Canadian Thrash-Metal Veteran
Jeff Waters: Marc Debus.

Trends come and go, but Canadian rockers Annihilator always deliver crushing speed metal. Their newest release, Triple Threat, is aimed at the serious fan. We recently spoke with guitarist/vocalist Jeff Waters to learn more about it.

Triple Threat is hefty.

It’s an idea that came when we touring for our last studio record, Suicide Society. There was a break around Christmas, and the A&R guy at UDR Records said they’d be into doing something before the release of the next album. We thought, “Why don’t we grab a concert that already has cameras filming – a festival in Europe, for example. But if we’re going to do it, we don’t want to throw out a boring package.” And he agreed.  So we came up with… I guess Van Halen spawned this idea and I, of course, was the first in line to buy the CD of A Different Kind of Truth with the special CD package that had, I think, four black-and-white videos of them with David Lee Roth in Eddie’s studio – just a casual jam of “Beautiful Girls,” “Panama,” with Roth’s dogs running around and they’re all relaxed and smiling. In the back of my mind, I was always like, “I wish I could do something like that.” So I said, “What if we do something similar – in color?” And that spawned the second-disc idea. We picked some older songs and new songs. I wanted to do it live, like Van Halen had done. We still had one to go, so we said, “We can do a third disc and make it a mini-documentary thing.”
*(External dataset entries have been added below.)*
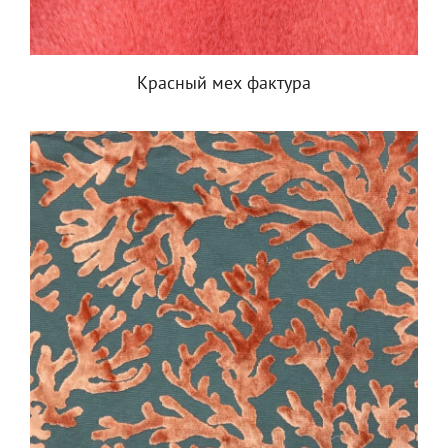
Красный мех фактура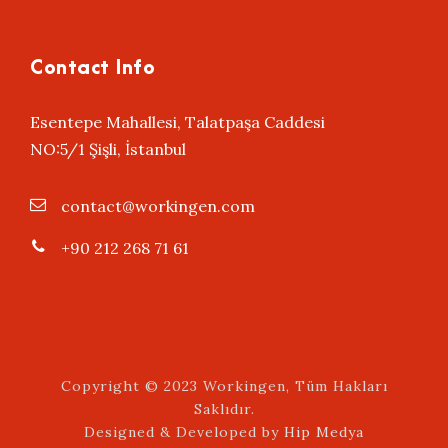
Contact Info
Esentepe Mahallesi, Talatpaşa Caddesi
NO:5/1 Şişli, İstanbul
contact@workingen.com
+90 212 268 71 61
Copyright © 2023 Workingen, Tüm Hakları
Saklıdır.
Designed & Developed by
Hip Medya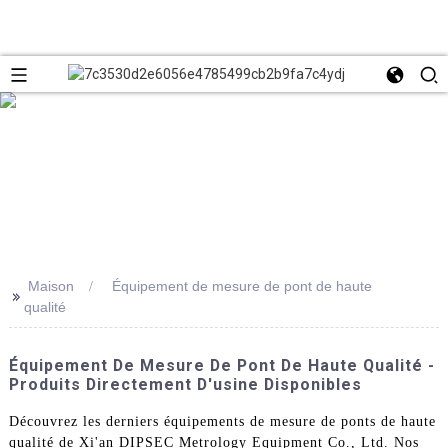
Maison
Équipement de mesure de pont de haute
>>
qualité
Équipement De Mesure De Pont De Haute Qualité -
Produits Directement D'usine Disponibles
Découvrez les derniers équipements de mesure de ponts de haute
qualité de Xi'an DIPSEC Metrology Equipment Co., Ltd. Nos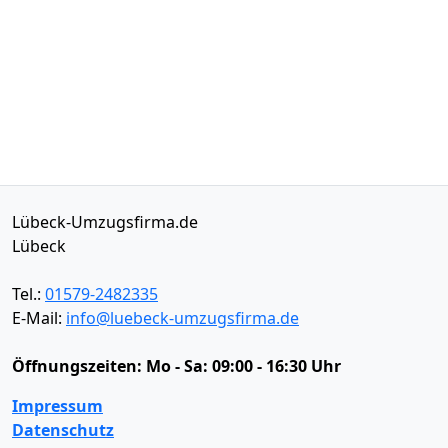
Lübeck-Umzugsfirma.de
Lübeck
Tel.:
01579-2482335
E-Mail:
info@luebeck-umzugsfirma.de
Öffnungszeiten:
Mo - Sa: 09:00 - 16:30 Uhr
Impressum
Datenschutz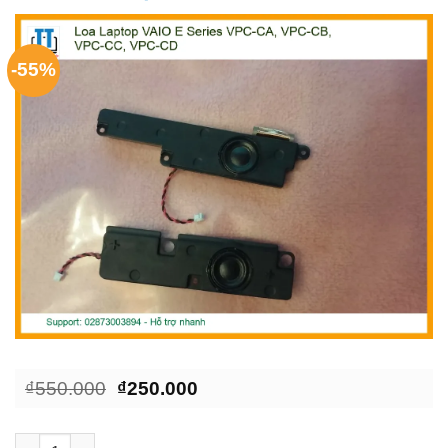
-55%
Giá
Giá
₫
550.000
₫
250.000
gốc
hiện
là:
tại
₫550.000.
là:
Loa Laptop VAIO E Series VPC-CA/CB/CC/CD Chính Hãng | Tha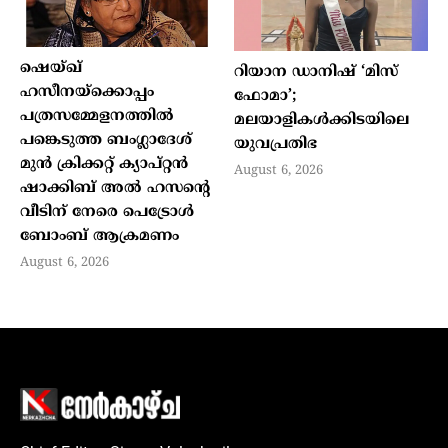
ഷെയ്ഖ്
റിയാന ഡാനിഷ് ‘മിസ്
ഹസീനയ്‌ക്കൊപ്പം
ഫോമാ’;
പത്രസമ്മേളനത്തില്‍
മലയാളികള്‍ക്കിടയിലെ
പങ്കെടുത്ത ബംഗ്ലാദേശ്
യുവപ്രതിഭ
മുന്‍ ക്രിക്കറ്റ് ക്യാപ്റ്റന്‍
August 6, 2026
ഷാക്കിബ് അല്‍ ഹസന്റെ
വീടിന് നേരെ പെട്രോള്‍
ബോംബ് ആക്രമണം
August 6, 2026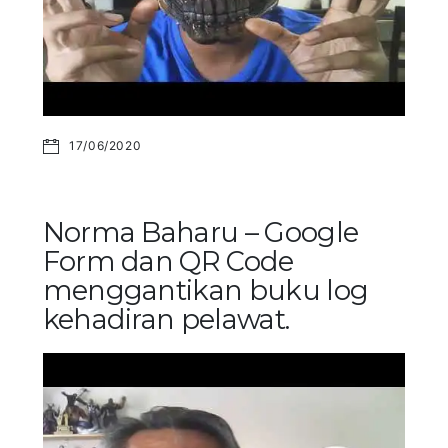
17/06/2020
Norma Baharu – Google
Form dan QR Code
menggantikan buku log
kehadiran pelawat.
You’ve been Annihilator’s lead singer from time to time, and also worked with other singers.

I started the band in the mid ’80s with a singer friend, and we wrote some songs like “Alison Hell” and a few others that became sort of classics for us. But essentially, I just wanted to be in a band. My favorites at the time were Exodus, Anthrax, Slayer, Metallica’s first albums, and the first albums from Anvil, Razor, Exciter, and Venom. That’s what I was listening to. This was my post-Priest/Maiden/Van Halen/AC/DC/Kiss/Scorpions phase that went into the heavier music.
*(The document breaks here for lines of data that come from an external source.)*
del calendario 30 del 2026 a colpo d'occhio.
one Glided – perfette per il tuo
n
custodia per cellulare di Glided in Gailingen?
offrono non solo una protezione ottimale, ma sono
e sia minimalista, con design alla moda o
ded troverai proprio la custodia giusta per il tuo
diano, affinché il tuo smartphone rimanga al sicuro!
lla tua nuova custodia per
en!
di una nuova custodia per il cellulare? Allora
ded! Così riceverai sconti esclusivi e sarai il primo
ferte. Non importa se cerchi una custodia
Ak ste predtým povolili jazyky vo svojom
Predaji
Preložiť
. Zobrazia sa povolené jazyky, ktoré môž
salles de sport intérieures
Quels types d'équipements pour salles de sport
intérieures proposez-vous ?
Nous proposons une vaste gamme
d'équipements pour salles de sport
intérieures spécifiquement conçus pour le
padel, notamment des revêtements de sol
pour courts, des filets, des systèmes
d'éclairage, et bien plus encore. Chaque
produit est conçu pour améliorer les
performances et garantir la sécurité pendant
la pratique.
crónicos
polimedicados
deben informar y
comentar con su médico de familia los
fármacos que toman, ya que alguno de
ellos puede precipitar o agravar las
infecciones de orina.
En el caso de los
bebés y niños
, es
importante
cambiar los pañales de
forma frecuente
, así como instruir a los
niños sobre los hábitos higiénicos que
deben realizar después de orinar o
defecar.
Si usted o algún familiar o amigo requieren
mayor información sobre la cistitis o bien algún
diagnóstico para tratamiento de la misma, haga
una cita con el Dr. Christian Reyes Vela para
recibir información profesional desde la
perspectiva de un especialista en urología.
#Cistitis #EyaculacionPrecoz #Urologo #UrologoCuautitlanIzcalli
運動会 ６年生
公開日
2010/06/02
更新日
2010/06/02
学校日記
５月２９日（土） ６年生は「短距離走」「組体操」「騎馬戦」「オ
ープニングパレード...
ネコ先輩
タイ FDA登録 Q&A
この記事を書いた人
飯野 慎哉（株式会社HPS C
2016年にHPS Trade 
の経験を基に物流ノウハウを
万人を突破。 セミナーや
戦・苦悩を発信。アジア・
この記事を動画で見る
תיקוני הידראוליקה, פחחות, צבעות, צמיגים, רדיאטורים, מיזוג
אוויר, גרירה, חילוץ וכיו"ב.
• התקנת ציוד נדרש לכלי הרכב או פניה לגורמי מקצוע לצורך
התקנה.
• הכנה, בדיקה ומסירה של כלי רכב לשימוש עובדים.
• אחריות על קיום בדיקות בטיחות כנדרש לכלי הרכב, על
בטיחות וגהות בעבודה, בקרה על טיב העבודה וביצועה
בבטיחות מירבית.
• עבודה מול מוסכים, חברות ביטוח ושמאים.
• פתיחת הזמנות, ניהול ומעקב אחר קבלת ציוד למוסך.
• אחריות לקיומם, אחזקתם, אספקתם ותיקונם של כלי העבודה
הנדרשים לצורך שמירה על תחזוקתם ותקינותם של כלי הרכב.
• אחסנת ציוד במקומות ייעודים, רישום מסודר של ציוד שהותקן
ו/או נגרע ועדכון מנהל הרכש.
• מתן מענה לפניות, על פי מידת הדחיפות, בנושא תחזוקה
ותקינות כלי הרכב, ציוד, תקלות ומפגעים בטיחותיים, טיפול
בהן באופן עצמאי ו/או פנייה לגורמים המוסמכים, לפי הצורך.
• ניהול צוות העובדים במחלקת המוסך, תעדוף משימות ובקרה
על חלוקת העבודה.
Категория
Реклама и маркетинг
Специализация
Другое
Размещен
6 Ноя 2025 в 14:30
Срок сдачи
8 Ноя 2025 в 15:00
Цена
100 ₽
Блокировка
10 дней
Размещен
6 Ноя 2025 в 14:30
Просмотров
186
What happened very quickly was I tried to get the band together and get the right guys, and wanted to practice full-time and I didn’t want to do anything else. So I’d wash dishes at a restaurant, then I’d spend 12 hours a day working on music and trying to learn how these great artists write songs and play solos and rhythms. I got guys, but they just wanted to go out and party. I had a different sort of drive. So I realized I had to write the bass parts and play the bass, write the drum parts, write lyrics, because certain guys weren’t showing up, and I wanted to get this going. That is essentially the whole career of Annihilator. It’s more of a solo project where I’d hire a drummer or a singer to go in the studio, and then the separate part is the album is done and the promotion happens, and I look for guys to go on tour. For me, it was normal to just hire different guys and try to keep singers for a few albums if it was working out, and then I’d move on and try a different drummer or bass player. To outsiders who don’t know the band, it looks crazy, but I think it’s the reason I’m still here.

You’ve become synonymous with playing Flying Vs.

K.K. Downing has got to be my number one influence. When [Judas Priest’s] Defenders of the Faith tour came and he used the red Hamer V with the white pickguard, that combined with the Balls to the Wall Accept tour with Wolf Hoffmann and Herman Frank, they had the white Flying Vs, and then you had Michael Schenker and his brother, Rudolf, and you had Lips from Anvil.

But the root of that was I had some basic lessons in classical guitar, where you put the guitar – if you’re right-handed – on your left leg and not your right leg. The Flying V actually fit like a classical fits between your legs – so that was a natural fit for me. And the angle of the neck would bend up like a classical guitar would. Then I met the Gibson guys, and they wanted to do a Flying V with me; it’s every guitar player’s dream if a company like Gibson says, “We would like to do your own guitar.” I didn’t see it as a limited-edition, $3,000 guitar. I thought it was going to be something you could put in the stores that kids could afford. They said, “You need to talk to our sister company.” And that became a seven- or eight-year relationship with Epiphone.